### Provided records
------------

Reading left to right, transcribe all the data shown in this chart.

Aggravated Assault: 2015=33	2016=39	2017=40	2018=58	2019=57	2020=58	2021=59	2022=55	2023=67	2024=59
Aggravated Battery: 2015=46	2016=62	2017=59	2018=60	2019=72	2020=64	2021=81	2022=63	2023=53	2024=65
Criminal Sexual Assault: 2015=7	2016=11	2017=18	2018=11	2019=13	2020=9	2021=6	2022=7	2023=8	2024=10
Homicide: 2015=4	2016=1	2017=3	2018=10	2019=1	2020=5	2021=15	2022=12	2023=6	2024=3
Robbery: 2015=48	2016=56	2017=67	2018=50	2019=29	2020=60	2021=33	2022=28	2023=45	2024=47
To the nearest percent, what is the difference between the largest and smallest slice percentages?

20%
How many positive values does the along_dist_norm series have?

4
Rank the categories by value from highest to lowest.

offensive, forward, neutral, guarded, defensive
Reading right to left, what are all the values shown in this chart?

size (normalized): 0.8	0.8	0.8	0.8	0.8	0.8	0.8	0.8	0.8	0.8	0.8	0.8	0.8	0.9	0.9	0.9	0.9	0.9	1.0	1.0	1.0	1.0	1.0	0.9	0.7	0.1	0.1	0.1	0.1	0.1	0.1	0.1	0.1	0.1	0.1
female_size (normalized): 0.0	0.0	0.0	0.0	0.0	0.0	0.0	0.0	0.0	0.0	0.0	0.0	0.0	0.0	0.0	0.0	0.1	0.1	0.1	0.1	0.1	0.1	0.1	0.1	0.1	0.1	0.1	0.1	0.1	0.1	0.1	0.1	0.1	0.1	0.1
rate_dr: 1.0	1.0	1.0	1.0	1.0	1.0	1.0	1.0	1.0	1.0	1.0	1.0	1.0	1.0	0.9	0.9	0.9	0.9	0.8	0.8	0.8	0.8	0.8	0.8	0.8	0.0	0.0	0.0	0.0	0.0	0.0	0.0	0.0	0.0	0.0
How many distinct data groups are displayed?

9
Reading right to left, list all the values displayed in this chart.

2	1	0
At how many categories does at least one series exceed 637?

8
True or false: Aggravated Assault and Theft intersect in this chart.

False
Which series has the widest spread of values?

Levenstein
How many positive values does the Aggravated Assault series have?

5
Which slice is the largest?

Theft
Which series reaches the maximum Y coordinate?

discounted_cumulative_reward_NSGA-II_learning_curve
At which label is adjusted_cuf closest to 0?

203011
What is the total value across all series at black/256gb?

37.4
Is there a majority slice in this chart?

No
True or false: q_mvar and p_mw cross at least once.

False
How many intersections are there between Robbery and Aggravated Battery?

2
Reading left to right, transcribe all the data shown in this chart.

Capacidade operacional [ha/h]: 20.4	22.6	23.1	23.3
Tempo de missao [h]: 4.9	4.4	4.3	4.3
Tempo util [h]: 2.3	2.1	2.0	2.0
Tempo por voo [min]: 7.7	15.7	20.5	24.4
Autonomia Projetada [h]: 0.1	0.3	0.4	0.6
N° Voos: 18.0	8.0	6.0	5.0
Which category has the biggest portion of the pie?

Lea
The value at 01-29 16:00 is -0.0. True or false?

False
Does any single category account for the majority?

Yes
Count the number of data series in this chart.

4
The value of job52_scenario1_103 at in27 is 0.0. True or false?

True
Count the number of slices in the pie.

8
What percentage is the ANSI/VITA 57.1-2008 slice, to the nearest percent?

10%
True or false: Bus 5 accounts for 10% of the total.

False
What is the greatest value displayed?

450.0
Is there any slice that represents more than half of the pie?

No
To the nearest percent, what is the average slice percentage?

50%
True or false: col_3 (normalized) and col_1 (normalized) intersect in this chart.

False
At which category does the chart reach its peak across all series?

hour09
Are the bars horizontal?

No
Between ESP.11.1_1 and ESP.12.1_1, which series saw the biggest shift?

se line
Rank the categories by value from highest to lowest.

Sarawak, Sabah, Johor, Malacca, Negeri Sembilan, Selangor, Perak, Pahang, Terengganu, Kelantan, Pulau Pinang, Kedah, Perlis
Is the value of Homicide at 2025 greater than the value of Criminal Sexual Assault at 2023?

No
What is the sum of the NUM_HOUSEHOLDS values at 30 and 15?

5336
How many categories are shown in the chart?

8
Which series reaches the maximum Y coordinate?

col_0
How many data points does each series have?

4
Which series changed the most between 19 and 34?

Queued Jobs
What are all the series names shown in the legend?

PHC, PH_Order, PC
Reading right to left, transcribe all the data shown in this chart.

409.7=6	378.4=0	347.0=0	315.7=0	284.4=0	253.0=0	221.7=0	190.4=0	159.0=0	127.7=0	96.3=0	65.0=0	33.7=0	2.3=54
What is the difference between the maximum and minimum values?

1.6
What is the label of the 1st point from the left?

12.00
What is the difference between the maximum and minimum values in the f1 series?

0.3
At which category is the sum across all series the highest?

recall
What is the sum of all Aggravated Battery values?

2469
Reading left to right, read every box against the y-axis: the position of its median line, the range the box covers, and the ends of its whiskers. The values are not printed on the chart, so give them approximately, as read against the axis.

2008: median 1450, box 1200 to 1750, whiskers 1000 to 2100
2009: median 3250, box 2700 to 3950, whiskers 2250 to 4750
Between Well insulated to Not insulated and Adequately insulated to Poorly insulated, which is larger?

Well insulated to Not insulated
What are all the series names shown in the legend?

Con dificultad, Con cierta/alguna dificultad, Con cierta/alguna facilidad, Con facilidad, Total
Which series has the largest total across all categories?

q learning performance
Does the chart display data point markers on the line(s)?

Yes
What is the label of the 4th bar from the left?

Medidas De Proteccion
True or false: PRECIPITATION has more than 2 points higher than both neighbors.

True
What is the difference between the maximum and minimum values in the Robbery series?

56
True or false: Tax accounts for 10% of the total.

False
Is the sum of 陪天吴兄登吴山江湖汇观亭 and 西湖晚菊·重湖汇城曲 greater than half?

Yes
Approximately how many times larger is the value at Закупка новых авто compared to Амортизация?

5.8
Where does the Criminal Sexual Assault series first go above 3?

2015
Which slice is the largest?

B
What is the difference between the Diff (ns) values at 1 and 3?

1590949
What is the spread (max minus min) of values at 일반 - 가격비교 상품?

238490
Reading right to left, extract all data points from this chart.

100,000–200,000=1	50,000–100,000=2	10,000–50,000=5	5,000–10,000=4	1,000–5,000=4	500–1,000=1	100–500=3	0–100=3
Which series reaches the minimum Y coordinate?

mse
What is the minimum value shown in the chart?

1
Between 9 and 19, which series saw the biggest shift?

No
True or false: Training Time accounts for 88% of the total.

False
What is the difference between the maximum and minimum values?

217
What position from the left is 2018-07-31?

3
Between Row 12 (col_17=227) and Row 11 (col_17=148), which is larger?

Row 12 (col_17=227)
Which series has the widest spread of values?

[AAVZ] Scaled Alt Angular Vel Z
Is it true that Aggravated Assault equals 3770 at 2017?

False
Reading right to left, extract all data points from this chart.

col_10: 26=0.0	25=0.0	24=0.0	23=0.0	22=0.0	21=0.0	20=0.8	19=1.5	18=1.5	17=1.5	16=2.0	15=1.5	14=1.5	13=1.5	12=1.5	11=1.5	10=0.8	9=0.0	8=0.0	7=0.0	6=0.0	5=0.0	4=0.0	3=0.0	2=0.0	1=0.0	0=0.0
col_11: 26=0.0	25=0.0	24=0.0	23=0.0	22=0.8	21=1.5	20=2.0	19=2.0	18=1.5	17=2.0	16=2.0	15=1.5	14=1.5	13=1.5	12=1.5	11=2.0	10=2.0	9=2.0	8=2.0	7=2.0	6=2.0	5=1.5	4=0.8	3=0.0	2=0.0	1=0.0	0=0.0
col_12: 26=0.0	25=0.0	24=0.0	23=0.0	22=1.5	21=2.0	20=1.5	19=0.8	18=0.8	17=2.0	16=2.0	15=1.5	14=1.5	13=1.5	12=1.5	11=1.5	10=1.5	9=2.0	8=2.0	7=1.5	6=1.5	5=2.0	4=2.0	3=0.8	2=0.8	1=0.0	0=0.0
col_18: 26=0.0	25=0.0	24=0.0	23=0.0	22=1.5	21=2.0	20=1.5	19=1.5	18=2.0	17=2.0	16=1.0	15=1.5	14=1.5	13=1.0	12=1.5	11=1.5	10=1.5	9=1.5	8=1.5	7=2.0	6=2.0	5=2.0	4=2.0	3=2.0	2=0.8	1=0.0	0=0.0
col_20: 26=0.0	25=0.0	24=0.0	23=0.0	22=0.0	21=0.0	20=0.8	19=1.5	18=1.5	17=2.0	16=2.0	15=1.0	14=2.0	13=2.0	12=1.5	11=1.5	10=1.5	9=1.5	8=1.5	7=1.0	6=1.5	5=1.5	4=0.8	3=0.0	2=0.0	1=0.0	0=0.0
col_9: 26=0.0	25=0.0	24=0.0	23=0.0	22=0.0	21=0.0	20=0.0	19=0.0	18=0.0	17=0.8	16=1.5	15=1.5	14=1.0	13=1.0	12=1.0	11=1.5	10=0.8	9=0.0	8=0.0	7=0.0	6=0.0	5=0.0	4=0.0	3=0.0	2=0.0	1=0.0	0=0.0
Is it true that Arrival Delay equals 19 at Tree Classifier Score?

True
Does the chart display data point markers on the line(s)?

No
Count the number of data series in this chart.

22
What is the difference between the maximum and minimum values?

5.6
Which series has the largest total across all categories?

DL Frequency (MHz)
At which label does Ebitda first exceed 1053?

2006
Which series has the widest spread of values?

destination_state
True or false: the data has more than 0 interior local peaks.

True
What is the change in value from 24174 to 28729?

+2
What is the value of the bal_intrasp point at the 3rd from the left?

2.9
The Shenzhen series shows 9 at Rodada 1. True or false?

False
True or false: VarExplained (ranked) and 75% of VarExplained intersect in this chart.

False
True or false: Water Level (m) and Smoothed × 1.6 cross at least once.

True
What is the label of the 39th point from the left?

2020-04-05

------------

### Task description
Copy out, word for word, the lines from the very beginning of the records above through the line containing "To the nearest percent, what is the difference", including that line.

### Output of the exercise
Reading left to right, transcribe all the data shown in this chart.

Aggravated Assault: 2015=33	2016=39	2017=40	2018=58	2019=57	2020=58	2021=59	2022=55	2023=67	2024=59
Aggravated Battery: 2015=46	2016=62	2017=59	2018=60	2019=72	2020=64	2021=81	2022=63	2023=53	2024=65
Criminal Sexual Assault: 2015=7	2016=11	2017=18	2018=11	2019=13	2020=9	2021=6	2022=7	2023=8	2024=10
Homicide: 2015=4	2016=1	2017=3	2018=10	2019=1	2020=5	2021=15	2022=12	2023=6	2024=3
Robbery: 2015=48	2016=56	2017=67	2018=50	2019=29	2020=60	2021=33	2022=28	2023=45	2024=47
To the nearest percent, what is the difference between the largest and smallest slice percentages?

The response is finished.